The discovery was made during oil reserve exploration. The mine was developed near Regina, Saskatchewan. The mine reached depths greater than meters. Mosaic's, Belle Plaine had later gone to undertake the operation of the mine. Most of the world reserves of potassium K were deposited as sea water in ancient inland oceans. After the water evaporated, the potassium salts crystallized into beds of potash ore. These are the locations where potash is being mined today.
The deposits are a naturally occurring mixture of potassium chloride KCl and sodium chloride NaCl , more commonly known as table salt. Over time, as the surface of the earth changed, these deposits were covered by thousands of feet of earth. Most potash mines today are deep shaft mines as much as 4, feet 1, m underground. Others are mined as strip mines, having been laid down in horizontal layers as sedimentary rock.

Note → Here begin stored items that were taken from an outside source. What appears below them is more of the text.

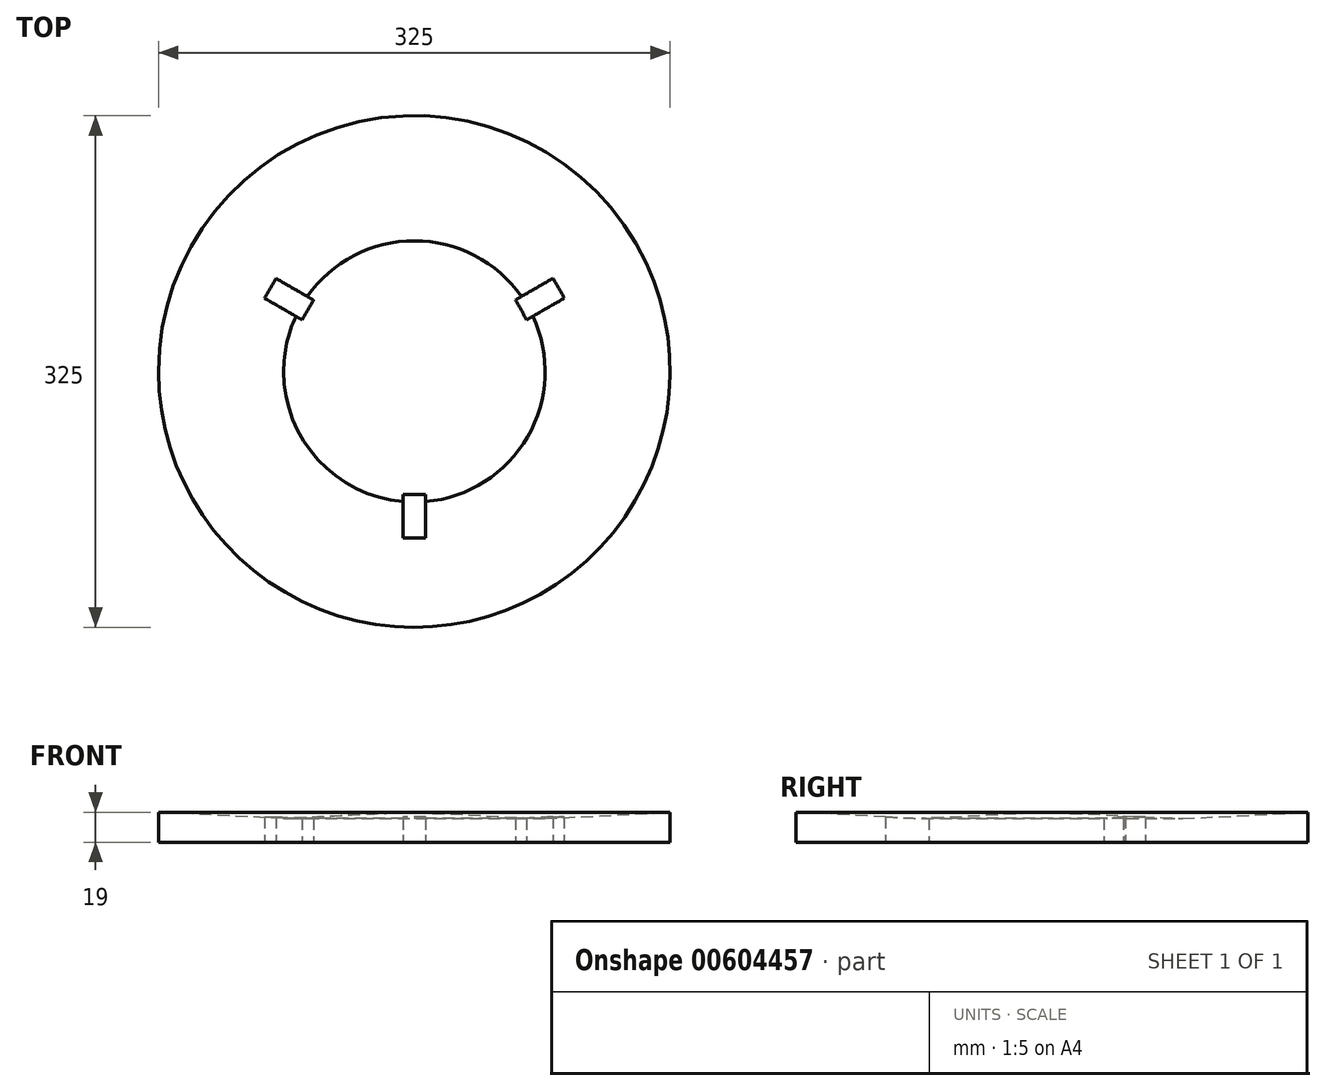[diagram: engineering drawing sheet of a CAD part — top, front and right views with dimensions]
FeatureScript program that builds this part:
annotation { "Feature Type Name" : "Feature", "Feature Type Description" : "" }
export const myFeature = defineFeature(function(context is Context, id is Id, definition is map)
    precondition{}
    {
        {
            var Q0;
            Q0=qCreatedBy(makeId("Front.planeOp"),FACE);
            var sketch = newSketch(context, id + "F0", { "sketchPlane" : qUnion([Q0])});
            skLineSegment(sketch, "E0", {"start": v(0, 0) * mm, "end": v(-162.5, 0) * mm});
            skLineSegment(sketch, "E1", {"start": v(0, 0) * mm, "end": v(0, 19) * mm});
            skLineSegment(sketch, "E2", {"start": v(-83, 15) * mm, "end": v(0, 19) * mm});
            skLineSegment(sketch, "E3", {"start": v(-162.5, 0) * mm, "end": v(-162.5, 19) * mm});
            skLineSegment(sketch, "E4", {"start": v(-162.5, 19) * mm, "end": v(-83, 15) * mm});
            skLineSegment(sketch, "E5.MirrorCS", {"start": v(83, 15) * mm, "end": v(0, 19) * mm});
            skLineSegment(sketch, "E6.MirrorCS", {"start": v(0, 0) * mm, "end": v(162.5, 0) * mm});
            skLineSegment(sketch, "E7.MirrorCS", {"start": v(162.5, 0) * mm, "end": v(162.5, 19) * mm});
            skLineSegment(sketch, "E8.MirrorCS", {"start": v(162.5, 19) * mm, "end": v(83, 15) * mm});
            skSolve(sketch);
        }
        {
            var Q0;
            Q0=makeQuery(id+"F0.imprint","IMPRINT",FACE,{"disambiguationData":[TD([[makeQuery(id+"F0.imprint","IMPRINT",EDGE,{"derivedFrom":sQuery(id+"F0.wireOp",EDGE,"E1")}),-1.0]])]});
            var Q1;
            Q1=sQuery(id+"F0.wireOp",EDGE,"E1");
            revolve(context, id + "F1", {"entities" : qUnion([Q0]), "axis" : qUnion([Q1]), "revolveType" : RevolveType.FULL});
        }
        {
            var Q0;
            Q0=makeQuery(id+"F1.opRevolve","SWEPT_FACE",FACE,{"disambiguationData":[OSD([sQuery(id+"F0.wireOp",EDGE,"E6.MirrorCS")])]});
            var sketch = newSketch(context, id + "F2", { "sketchPlane" : qUnion([Q0])});
            skLineSegment(sketch, "E9.bottom", {"start": v(7.25, 105.75) * mm, "end": v(-7.25, 105.75) * mm});
            skLineSegment(sketch, "E9.top", {"start": v(7.25, 78.25) * mm, "end": v(-7.25, 78.25) * mm});
            skLineSegment(sketch, "E9.left", {"start": v(7.25, 105.75) * mm, "end": v(7.25, 78.25) * mm});
            skLineSegment(sketch, "E9.right", {"start": v(-7.25, 105.75) * mm, "end": v(-7.25, 78.25) * mm});
            skPoint(sketch, "E9.middle", {"position": v(0, 92) * mm});
            skLineSegment(sketch, "E10.1.0", {"start": v(-95.2, -46.6) * mm, "end": v(-71.4, -32.85) * mm});
            skLineSegment(sketch, "E10.1.1", {"start": v(-95.2, -46.6) * mm, "end": v(-87.96, -59.15) * mm});
            skLineSegment(sketch, "E10.1.2", {"start": v(-87.96, -59.15) * mm, "end": v(-64.14, -45.4) * mm});
            skLineSegment(sketch, "E10.1.3", {"start": v(-71.4, -32.85) * mm, "end": v(-64.14, -45.4) * mm});
            skLineSegment(sketch, "E10.2.0", {"start": v(87.96, -59.15) * mm, "end": v(64.14, -45.4) * mm});
            skLineSegment(sketch, "E10.2.1", {"start": v(87.96, -59.15) * mm, "end": v(95.2, -46.6) * mm});
            skLineSegment(sketch, "E10.2.2", {"start": v(95.2, -46.6) * mm, "end": v(71.4, -32.85) * mm});
            skLineSegment(sketch, "E10.2.3", {"start": v(64.14, -45.4) * mm, "end": v(71.4, -32.85) * mm});
            skPoint(sketch, "E10.center", {"position": v(0, 0) * mm});
            skSolve(sketch);
        }
        {
            var Q0;
            Q0 = qSketchRegion(id + "F2", true);
            extrude(context, id + "F3", {"entities" : qUnion([Q0]), "operationType" : NewBodyOperationType.REMOVE, "endBound" : BoundingType.UP_TO_NEXT, "oppositeDirection" : true, "depth" : 25 * mm, "offsetDistance" : 25 * mm});
        }
    });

In above-ground processing plants, the KCl is separated from the mixture to produce a high-analysis potassium fertilizer. Other potassium salts can be separated by various procedures, resulting in potassium sulfate and potassium-magnesium sulfate. Today some of the world's largest known potash deposits are spread all over the world from Saskatchewan , Canada, to Brazil , Belarus , Germany, and the Permian Basin. Canada is the largest producer, followed by Russia and Belarus.
In China , most potash deposits are concentrated in the deserts and salt flats of the endorheic basins of its western provinces, particularly Qinghai. Geological expeditions discovered the reserves in the s  but commercial exploitation lagged until Deng Xiaoping 's Reform and Opening Up Policy in the s. In the beginning of the 20th century, potash deposits were found in the Dallol Depression in Musely and Crescent localities near the Ethiopean- Eritrean border.
The latter is particularly suitable for surface mining; it was explored in the s but the works stopped due to the flood in Attempts to continue mining in the s were halted by the Eritrean—Ethiopian War and have not resumed as of Recovery of potassium fertilizer salts from sea water has been studied in India.
The latter was a joint venture between Belaruskali and Uralkali , but on July 30, , Uralkali announced that it had ended the venture. Potassium is the third major plant and crop nutrient after nitrogen and phosphorus. It has wide application to fruit and vegetables, rice, wheat and other grains, sugar, corn, soybeans, palm oil and cotton, all of which benefit from the nutrient's quality-enhancing properties.Nutrient content calculated as an average of 12 different wood ashes. (The appendix tables have more detailed information.) Figure 1 shows the average amount of calcium, potassium, phosphorus, magnesium, aluminum, and sodium in wood ash. These average amounts are from 12 different wood ashes—six produced in Maine and six produced in other states.